A brand extension uses an existing brand name on a new product in a new category to benefit from the existing brand name’s attribute and imagery awareness and associations to gain consumer trial, retailer distribution, and so forth, in the new category. For example, a cross-category brand extension could be one in which a car brand, such as Porsche, extends into categories such as pens or eyeglasses. Presumably, consumers’ favorable disposition toward Porsche and its associations with prestige and exciting style would extend to the new entries. Consequently, the literature argues that the extending brand name must first possess high awareness and associations that are salient, strong, positive, relevant, and unique (Keller 2003, pp. 600–601). These brand associations must then also fit the category being extended into and be “broad and abstract” enough to accommodate the needs of that new category.

Data to process —
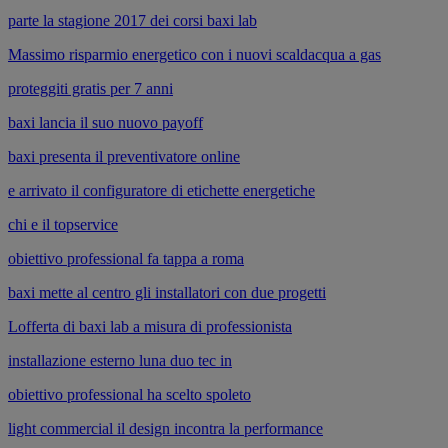
parte la stagione 2017 dei corsi baxi lab
Massimo risparmio energetico con i nuovi scaldacqua a gas
proteggiti gratis per 7 anni
baxi lancia il suo nuovo payoff
baxi presenta il preventivatore online
e arrivato il configuratore di etichette energetiche
chi e il topservice
obiettivo professional fa tappa a roma
baxi mette al centro gli installatori con due progetti
Lofferta di baxi lab a misura di professionista
installazione esterno luna duo tec in
obiettivo professional ha scelto spoleto
light commercial il design incontra la performance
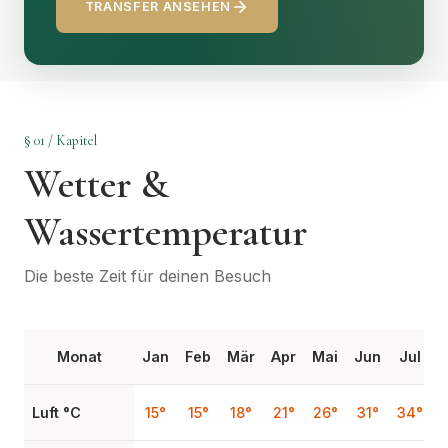
TRANSFER ANSEHEN
§ 01 / Kapitel
Wetter &
Wassertemperatur
Die beste Zeit für deinen Besuch
Monat
Jan
Feb
Mär
Apr
Mai
Jun
Jul
Luft °C
15°
15°
18°
21°
26°
31°
34°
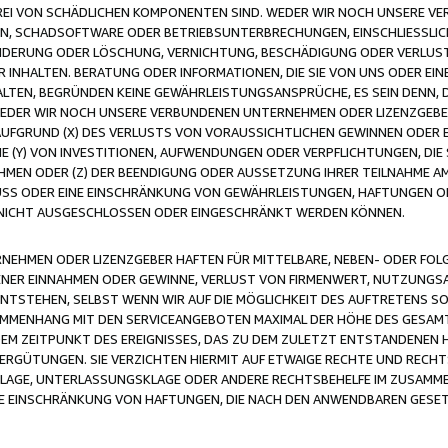
FREI VON SCHÄDLICHEN KOMPONENTEN SIND. WEDER WIR NOCH UNSERE 
VIREN, SCHADSOFTWARE ODER BETRIEBSUNTERBRECHUNGEN, EINSCHLIESSL
ÄNDERUNG ODER LÖSCHUNG, VERNICHTUNG, BESCHÄDIGUNG ODER VERLUST 
INHALTEN. BERATUNG ODER INFORMATIONEN, DIE SIE VON UNS ODER EIN
LTEN, BEGRÜNDEN KEINE GEWÄHRLEISTUNGSANSPRÜCHE, ES SEIN DENN, DI
WEDER WIR NOCH UNSERE VERBUNDENEN UNTERNEHMEN ODER LIZENZGEBE
FGRUND (X) DES VERLUSTS VON VORAUSSICHTLICHEN GEWINNEN ODER 
 (Y) VON INVESTITIONEN, AUFWENDUNGEN ODER VERPFLICHTUNGEN, DIE 
EN ODER (Z) DER BEENDIGUNG ODER AUSSETZUNG IHRER TEILNAHME A
LUSS ODER EINE EINSCHRÄNKUNG VON GEWÄHRLEISTUNGEN, HAFTUNGEN O
NICHT AUSGESCHLOSSEN ODER EINGESCHRÄNKT WERDEN KÖNNEN.
EHMEN ODER LIZENZGEBER HAFTEN FÜR MITTELBARE, NEBEN- ODER FOL
R EINNAHMEN ODER GEWINNE, VERLUST VON FIRMENWERT, NUTZUNGSAU
TSTEHEN, SELBST WENN WIR AUF DIE MÖGLICHKEIT DES AUFTRETENS S
MENHANG MIT DEN SERVICEANGEBOTEN MAXIMAL DER HÖHE DES GESAMT
M ZEITPUNKT DES EREIGNISSES, DAS ZU DEM ZULETZT ENTSTANDENEN 
ERGÜTUNGEN. SIE VERZICHTEN HIERMIT AUF ETWAIGE RECHTE UND RECHT
KLAGE, UNTERLASSUNGSKLAGE ODER ANDERE RECHTSBEHELFE IM ZUSAMME
NE EINSCHRÄNKUNG VON HAFTUNGEN, DIE NACH DEN ANWENDBAREN GESE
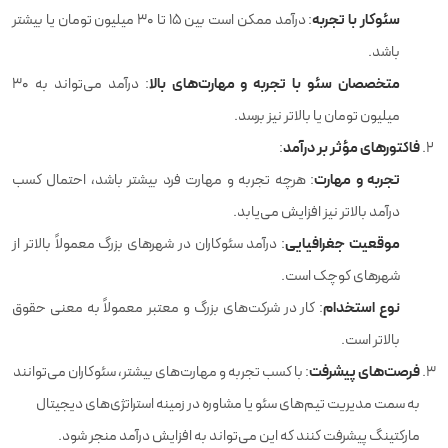
سئوکار با تجربه
: درآمد ممکن است بین ۱۵ تا ۳۰ میلیون تومان یا بیشتر
باشد.
متخصصان سئو با تجربه و مهارت‌های بالا
: درآمد می‌تواند به ۳۰
میلیون تومان یا بالاتر نیز برسد.
فاکتورهای مؤثر بر درآمد
:
تجربه و مهارت
: هرچه تجربه و مهارت فرد بیشتر باشد، احتمال کسب
درآمد بالاتر نیز افزایش می‌یابد.
موقعیت جغرافیایی
: درآمد سئوکاران در شهرهای بزرگ معمولاً بالاتر از
شهرهای کوچک است.
نوع استخدام
: کار در شرکت‌های بزرگ و معتبر معمولاً به معنی حقوق
بالاتر است.
فرصت‌های پیشرفت
: با کسب تجربه و مهارت‌های بیشتر، سئوکاران می‌توانند
به سمت مدیریت تیم‌های سئو یا مشاوره در زمینه استراتژی‌های دیجیتال
مارکتینگ پیشرفت کنند که این می‌تواند به افزایش درآمد منجر شود.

Exercise tasks —
• a. In the brand extension passage, which two categories are given as possible extensions for the car brand Porsche?
• b. In the records, update the lines that begin at the line containing "TRANSFER ANSEHEN" and stop after the line containing "NE EINSCHRÄNKUNG VON HAFTUNGEN, DIE" by changing "Wassertemperatur" to "Meerestemperatur", with everything else left as is. Leave out any pictures and return only those lines.
The brand extension passage and the records are independent of each other.

Results of the tasks —
• a. Pens or eyeglasses.

• b.
TRANSFER ANSEHEN
§ 01 / Kapitel
Wetter &
Meerestemperatur
Die beste Zeit für deinen Besuch
Monat
Jan
Feb
Mär
Apr
Mai
Jun
Jul
Luft °C
15°
15°
18°
21°
26°
31°
34°
FREI VON SCHÄDLICHEN KOMPONENTEN SIND. WEDER WIR NOCH UNSERE 
VIREN, SCHADSOFTWARE ODER BETRIEBSUNTERBRECHUNGEN, EINSCHLIESSL
ÄNDERUNG ODER LÖSCHUNG, VERNICHTUNG, BESCHÄDIGUNG ODER VERLUST 
INHALTEN. BERATUNG ODER INFORMATIONEN, DIE SIE VON UNS ODER EIN
LTEN, BEGRÜNDEN KEINE GEWÄHRLEISTUNGSANSPRÜCHE, ES SEIN DENN, DI
WEDER WIR NOCH UNSERE VERBUNDENEN UNTERNEHMEN ODER LIZENZGEBE
FGRUND (X) DES VERLUSTS VON VORAUSSICHTLICHEN GEWINNEN ODER 
 (Y) VON INVESTITIONEN, AUFWENDUNGEN ODER VERPFLICHTUNGEN, DIE 
EN ODER (Z) DER BEENDIGUNG ODER AUSSETZUNG IHRER TEILNAHME A
LUSS ODER EINE EINSCHRÄNKUNG VON GEWÄHRLEISTUNGEN, HAFTUNGEN O
NICHT AUSGESCHLOSSEN ODER EINGESCHRÄNKT WERDEN KÖNNEN.
EHMEN ODER LIZENZGEBER HAFTEN FÜR MITTELBARE, NEBEN- ODER FOL
R EINNAHMEN ODER GEWINNE, VERLUST VON FIRMENWERT, NUTZUNGSAU
TSTEHEN, SELBST WENN WIR AUF DIE MÖGLICHKEIT DES AUFTRETENS S
MENHANG MIT DEN SERVICEANGEBOTEN MAXIMAL DER HÖHE DES GESAMT
M ZEITPUNKT DES EREIGNISSES, DAS ZU DEM ZULETZT ENTSTANDENEN 
ERGÜTUNGEN. SIE VERZICHTEN HIERMIT AUF ETWAIGE RECHTE UND RECHT
KLAGE, UNTERLASSUNGSKLAGE ODER ANDERE RECHTSBEHELFE IM ZUSAMME
NE EINSCHRÄNKUNG VON HAFTUNGEN, DIE NACH DEN ANWENDBAREN GESE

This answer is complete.